## DOCUMENT PASSAGE
= = = = =
Thanks for the code, and even though I've commented it abit already I'll try
to get a better look at it and test some things later tonight. Hopefully
some of my comments has cleared things up too.

If anybody's interested this is what I'm trying to develop; a webserver for
blogging, image-galleries, messaging ( perhaps with interfaces to IRC and
jabber, hopefully ICQ too), news aggregator/syndication and distributed/p2p
content exchange ( not just filesharing, more like creating a virtual
cluster of webservers and get some communication going between them so they
can discover new nodes and query nodes for information ). It's a crossover
between Radio.Userland/MovableType and Gnutella ( I won't use the
gnutella-protocoll, just let the server use FOAF-files, which can contain
info about other nodes, which can provide a FOAF-file etc. and base
node-discovery on information in FOAF-files. ) HEP Messaging Server is
somewhat similar and has been one source of inspiration so far, both in
concept and code.
= = = = =
## INFORMATION GIVEN
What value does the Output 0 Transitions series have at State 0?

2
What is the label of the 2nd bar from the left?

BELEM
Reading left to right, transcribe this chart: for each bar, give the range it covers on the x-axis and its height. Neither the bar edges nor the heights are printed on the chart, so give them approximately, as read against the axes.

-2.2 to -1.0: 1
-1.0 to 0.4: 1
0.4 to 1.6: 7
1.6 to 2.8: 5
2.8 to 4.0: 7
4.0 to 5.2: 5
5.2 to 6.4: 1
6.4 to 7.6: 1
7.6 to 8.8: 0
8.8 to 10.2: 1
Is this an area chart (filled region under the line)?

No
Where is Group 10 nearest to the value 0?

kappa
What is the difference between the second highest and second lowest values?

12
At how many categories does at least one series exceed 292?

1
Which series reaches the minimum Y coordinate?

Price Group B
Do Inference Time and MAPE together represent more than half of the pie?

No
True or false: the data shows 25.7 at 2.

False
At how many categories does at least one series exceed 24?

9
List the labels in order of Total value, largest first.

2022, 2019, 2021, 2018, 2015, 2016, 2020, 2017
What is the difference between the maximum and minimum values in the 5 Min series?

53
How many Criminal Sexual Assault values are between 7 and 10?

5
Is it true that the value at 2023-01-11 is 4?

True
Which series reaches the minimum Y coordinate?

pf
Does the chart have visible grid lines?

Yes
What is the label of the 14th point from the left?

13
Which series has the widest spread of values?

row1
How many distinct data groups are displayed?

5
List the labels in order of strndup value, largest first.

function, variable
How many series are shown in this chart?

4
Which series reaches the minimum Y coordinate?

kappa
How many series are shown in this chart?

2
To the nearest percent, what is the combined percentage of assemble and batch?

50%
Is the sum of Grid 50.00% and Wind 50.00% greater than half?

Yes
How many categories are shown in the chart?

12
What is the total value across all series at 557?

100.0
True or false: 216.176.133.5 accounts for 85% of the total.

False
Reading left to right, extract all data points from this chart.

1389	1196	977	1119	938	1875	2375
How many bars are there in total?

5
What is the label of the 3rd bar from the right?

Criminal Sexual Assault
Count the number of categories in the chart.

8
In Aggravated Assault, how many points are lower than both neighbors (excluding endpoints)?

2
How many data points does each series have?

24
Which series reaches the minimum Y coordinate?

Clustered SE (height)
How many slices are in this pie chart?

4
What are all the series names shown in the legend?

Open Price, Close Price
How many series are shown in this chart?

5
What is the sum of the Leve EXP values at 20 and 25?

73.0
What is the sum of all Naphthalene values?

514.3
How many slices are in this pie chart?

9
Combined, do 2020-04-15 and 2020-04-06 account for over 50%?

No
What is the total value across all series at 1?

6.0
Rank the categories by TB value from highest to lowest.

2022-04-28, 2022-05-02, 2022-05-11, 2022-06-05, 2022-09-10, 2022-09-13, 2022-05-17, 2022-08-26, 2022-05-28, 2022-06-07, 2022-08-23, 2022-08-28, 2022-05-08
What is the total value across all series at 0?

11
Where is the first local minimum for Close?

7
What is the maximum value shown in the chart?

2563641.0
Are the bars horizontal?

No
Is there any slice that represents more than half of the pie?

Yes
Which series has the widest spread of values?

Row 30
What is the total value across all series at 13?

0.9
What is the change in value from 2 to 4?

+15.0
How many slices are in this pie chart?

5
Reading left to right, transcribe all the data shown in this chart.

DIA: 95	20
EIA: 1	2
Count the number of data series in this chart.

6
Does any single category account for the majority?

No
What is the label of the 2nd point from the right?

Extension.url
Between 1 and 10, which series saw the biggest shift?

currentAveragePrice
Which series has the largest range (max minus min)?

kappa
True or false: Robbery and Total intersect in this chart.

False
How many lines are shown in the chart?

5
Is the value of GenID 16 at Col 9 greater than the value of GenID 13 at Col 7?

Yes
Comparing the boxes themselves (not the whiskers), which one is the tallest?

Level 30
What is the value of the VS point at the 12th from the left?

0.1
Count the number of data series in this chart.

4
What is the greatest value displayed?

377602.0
= = = = =
## EXERCISE GOAL
Continue the forum post about the webserver project from the point where it stops. The entries are separate material and have no connection to the forum post about the webserver project.

## TASK ANSWER
One of the tasks I have to do is fetch RDF/RSS files for syndication. But I
want to make a dynamic system where a user can just subclass/implement a
specified class/interface and put his module into a specified folder and it
will automatically be imported and run from the server.

Ok, this was a terrible mess of info, but hopefully it makes some sense. Any
comments, hints, ideas etc. would be very appreciated.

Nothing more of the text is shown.